3. Baud rates higher than 300

   The Kansas City Standard specifies an operating speed of 300
   baud. A common modification by users was to increase the speed
   to 600 baud or higher. This was achieved by either doubling the
   tone frequency or halving the cycles per bit.

   The KCS utility can only decode/encode higher baud rates which
   use the latter method.

4. CUTS format

   The CUTS format was created by Processor Technology Corp.
   and was meant to be "upward compatible" with the Kansas City
   Standard. Many Processor Technology program tapes were
   recorded using 300 baud Kansas City Standard on one side and
   1200 baud CUTS on the other.

   Technically, the CUTS format is similar to the Kansas City
   Standard but uses a 1/2 cycle of 600 Hz to represent a '0' bit
   and 1 cycle of 1200Hz to represent a '1' bit.  The data rate
   is 1200 bits per second. The serial format is one start, 8
   data, two stop bits, no parity.

   An external utility SOLENT is available which will convert
   CUTS binary program files produced by KCS to text form
   suitable for loading into a PT computer or emulator.
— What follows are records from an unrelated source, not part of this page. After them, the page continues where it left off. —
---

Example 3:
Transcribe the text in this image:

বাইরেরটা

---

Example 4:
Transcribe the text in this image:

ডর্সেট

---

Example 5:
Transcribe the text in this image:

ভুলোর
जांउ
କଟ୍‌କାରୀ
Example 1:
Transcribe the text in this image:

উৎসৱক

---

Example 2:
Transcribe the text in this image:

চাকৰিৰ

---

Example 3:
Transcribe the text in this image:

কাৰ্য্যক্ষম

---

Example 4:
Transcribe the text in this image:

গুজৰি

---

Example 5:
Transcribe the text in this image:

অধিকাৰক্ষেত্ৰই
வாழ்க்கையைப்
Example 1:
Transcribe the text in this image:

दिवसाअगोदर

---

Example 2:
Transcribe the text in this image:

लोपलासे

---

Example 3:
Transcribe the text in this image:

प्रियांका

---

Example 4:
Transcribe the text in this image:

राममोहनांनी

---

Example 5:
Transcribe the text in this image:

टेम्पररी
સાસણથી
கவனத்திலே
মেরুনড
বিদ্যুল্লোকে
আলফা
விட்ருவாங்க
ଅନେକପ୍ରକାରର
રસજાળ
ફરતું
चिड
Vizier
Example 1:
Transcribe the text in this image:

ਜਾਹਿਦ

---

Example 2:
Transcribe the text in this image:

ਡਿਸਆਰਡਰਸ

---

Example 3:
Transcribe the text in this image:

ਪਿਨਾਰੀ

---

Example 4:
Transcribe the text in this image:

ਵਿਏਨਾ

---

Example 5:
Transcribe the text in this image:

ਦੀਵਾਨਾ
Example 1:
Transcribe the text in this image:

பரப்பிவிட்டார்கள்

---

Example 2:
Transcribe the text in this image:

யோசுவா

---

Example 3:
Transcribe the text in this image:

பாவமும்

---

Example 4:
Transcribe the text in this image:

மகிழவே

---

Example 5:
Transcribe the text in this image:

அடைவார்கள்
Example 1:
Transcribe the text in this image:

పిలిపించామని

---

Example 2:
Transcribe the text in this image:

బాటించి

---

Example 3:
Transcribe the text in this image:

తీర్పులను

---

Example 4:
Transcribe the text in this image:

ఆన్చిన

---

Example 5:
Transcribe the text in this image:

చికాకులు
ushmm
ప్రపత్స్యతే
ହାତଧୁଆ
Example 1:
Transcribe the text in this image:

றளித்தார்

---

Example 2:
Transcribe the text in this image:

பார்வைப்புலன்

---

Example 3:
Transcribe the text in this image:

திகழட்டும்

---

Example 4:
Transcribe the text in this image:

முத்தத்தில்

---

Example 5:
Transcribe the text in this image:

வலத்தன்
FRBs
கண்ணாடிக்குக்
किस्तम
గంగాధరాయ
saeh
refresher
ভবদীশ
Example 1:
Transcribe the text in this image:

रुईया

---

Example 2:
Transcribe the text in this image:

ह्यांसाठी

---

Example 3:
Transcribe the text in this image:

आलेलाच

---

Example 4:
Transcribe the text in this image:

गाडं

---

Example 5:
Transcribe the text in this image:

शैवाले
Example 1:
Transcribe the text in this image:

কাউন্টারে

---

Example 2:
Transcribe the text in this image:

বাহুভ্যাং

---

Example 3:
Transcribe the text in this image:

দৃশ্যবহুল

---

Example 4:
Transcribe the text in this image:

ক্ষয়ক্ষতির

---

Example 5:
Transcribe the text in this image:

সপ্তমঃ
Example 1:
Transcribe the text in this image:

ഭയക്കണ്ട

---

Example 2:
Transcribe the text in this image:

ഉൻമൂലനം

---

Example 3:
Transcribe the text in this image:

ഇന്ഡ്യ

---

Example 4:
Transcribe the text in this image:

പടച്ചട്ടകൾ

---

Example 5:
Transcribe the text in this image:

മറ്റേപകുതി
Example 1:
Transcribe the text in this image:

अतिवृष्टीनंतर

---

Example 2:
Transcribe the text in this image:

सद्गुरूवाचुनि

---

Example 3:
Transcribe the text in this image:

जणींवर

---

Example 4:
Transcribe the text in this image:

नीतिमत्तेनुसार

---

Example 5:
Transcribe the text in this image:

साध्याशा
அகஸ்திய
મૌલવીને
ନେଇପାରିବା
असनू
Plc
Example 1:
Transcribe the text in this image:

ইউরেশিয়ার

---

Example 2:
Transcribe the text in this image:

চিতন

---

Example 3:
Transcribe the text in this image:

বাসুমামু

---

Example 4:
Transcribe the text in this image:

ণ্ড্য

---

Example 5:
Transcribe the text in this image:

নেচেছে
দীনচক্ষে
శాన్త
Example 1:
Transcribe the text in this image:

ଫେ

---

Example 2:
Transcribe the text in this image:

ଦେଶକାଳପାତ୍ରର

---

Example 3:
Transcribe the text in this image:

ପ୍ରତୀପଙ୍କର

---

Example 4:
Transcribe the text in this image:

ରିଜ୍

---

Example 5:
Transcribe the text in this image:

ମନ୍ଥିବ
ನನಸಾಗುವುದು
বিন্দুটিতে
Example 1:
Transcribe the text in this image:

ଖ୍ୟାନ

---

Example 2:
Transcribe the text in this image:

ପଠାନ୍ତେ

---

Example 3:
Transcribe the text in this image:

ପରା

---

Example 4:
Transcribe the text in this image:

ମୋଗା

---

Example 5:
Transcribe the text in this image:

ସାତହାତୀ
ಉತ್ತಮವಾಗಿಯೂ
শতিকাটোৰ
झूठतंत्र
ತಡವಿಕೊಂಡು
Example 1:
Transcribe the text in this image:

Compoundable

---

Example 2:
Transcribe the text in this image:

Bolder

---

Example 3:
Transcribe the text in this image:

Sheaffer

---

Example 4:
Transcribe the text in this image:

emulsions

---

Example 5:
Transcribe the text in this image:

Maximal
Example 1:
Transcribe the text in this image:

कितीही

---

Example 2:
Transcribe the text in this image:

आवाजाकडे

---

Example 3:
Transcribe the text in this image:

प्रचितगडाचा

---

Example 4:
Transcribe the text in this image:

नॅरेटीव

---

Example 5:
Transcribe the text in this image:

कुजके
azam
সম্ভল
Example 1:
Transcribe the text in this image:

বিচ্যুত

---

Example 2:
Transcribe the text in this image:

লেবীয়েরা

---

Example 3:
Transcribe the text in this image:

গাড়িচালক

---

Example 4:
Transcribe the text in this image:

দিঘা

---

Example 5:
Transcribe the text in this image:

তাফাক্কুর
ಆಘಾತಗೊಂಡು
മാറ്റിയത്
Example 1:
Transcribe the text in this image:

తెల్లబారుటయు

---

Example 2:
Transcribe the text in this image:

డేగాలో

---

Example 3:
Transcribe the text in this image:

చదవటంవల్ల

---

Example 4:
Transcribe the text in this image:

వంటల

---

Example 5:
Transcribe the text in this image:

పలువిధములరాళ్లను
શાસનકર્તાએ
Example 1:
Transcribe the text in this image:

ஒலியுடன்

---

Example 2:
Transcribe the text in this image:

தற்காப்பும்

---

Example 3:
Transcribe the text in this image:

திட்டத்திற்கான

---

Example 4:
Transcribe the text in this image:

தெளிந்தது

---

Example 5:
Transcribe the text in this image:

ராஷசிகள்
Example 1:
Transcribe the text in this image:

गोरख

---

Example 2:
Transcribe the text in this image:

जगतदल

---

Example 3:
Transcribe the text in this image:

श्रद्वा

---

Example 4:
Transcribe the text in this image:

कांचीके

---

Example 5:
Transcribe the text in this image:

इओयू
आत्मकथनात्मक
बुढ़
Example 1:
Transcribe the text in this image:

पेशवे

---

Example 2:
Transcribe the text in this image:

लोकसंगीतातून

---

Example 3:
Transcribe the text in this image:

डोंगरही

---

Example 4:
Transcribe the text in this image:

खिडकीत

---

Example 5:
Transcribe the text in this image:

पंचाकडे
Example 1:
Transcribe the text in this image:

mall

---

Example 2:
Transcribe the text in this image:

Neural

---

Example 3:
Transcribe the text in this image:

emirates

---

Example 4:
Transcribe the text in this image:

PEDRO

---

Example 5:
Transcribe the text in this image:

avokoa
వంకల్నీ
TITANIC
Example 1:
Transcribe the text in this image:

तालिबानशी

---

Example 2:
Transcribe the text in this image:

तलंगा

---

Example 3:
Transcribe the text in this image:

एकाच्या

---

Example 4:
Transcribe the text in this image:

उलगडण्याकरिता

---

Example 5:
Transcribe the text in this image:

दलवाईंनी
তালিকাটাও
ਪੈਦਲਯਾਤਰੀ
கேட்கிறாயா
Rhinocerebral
5. Phase distortion issues

   All audio cassette players include 120 uS tape equalization
   during replay - a side effect of which is the creation of
   phase distortion. While this is inaudable to the ear, it can
   affect computer program data. To counter this, many computer
   cassette interfaces included phase precompensation in the
   audio output.

   Some computers did not include phase precompensation. The
   reason why this did not adversely affect performance was
   either 1) very low baud rate or 2) a phase-locked loop was
   used for decoding which is relatively insensitive to phase
   distortion anyway.

   A wavefile with phase distortion can sometimes be corrected
   sufficiently to allow decoding with KCS. To do this you
   need a wavefile editor that can apply low-pass or high-pass
   filtering (which one works will need to be determined by
   experiment). The filter frequency should be set to approx
   1KHz with a 6dB per octave roll-off.

   Note: The wavefiles produced by KCS are precompensated
   (square wave only) and therefore suitable for recording to
   cassette.

6. Minidisc, MP3 and other "lossy" audio formats

   These formats were intended for music and voice use only.
   Do not use them to compress or store computer data wavefiles!
   They use lossy compression methods which can introduce enough
   distortion to make subsequent decoding of program data
   impossible.

   Note: Wavefiles produced by KCS compress extremely well when
   archived using ZIP etc. Not only is there no loss of signal
   quality, the compression is far superior than that obtained
   by storing on Minidisc or as an MP3 wavefile.

7. Limitations

   KCS is not very tolerent to phase shift distortion and there
   may be occasions where some tapes which work fine on your
   computer simply won't decode using the utility. See section 5
   for further details.

8. References

   The decoding algorithm is derived from that found in Wouter Ras'
   ATOMTAPE utility. (www.homepages.hetnet.nl/~wouterras/atom.htm)

9. History

   0.4   Included Processor Technology CUTS tape format
   0.5   Fixed sine tone option for CUTS mode
   0.6   Re-organised interface. Many options have been changed
         and decoding is now the default mode. Added parity and
         7 bit data options.
   0.7   Decoder changed to give better results with marginal
         tapes. Added timing control.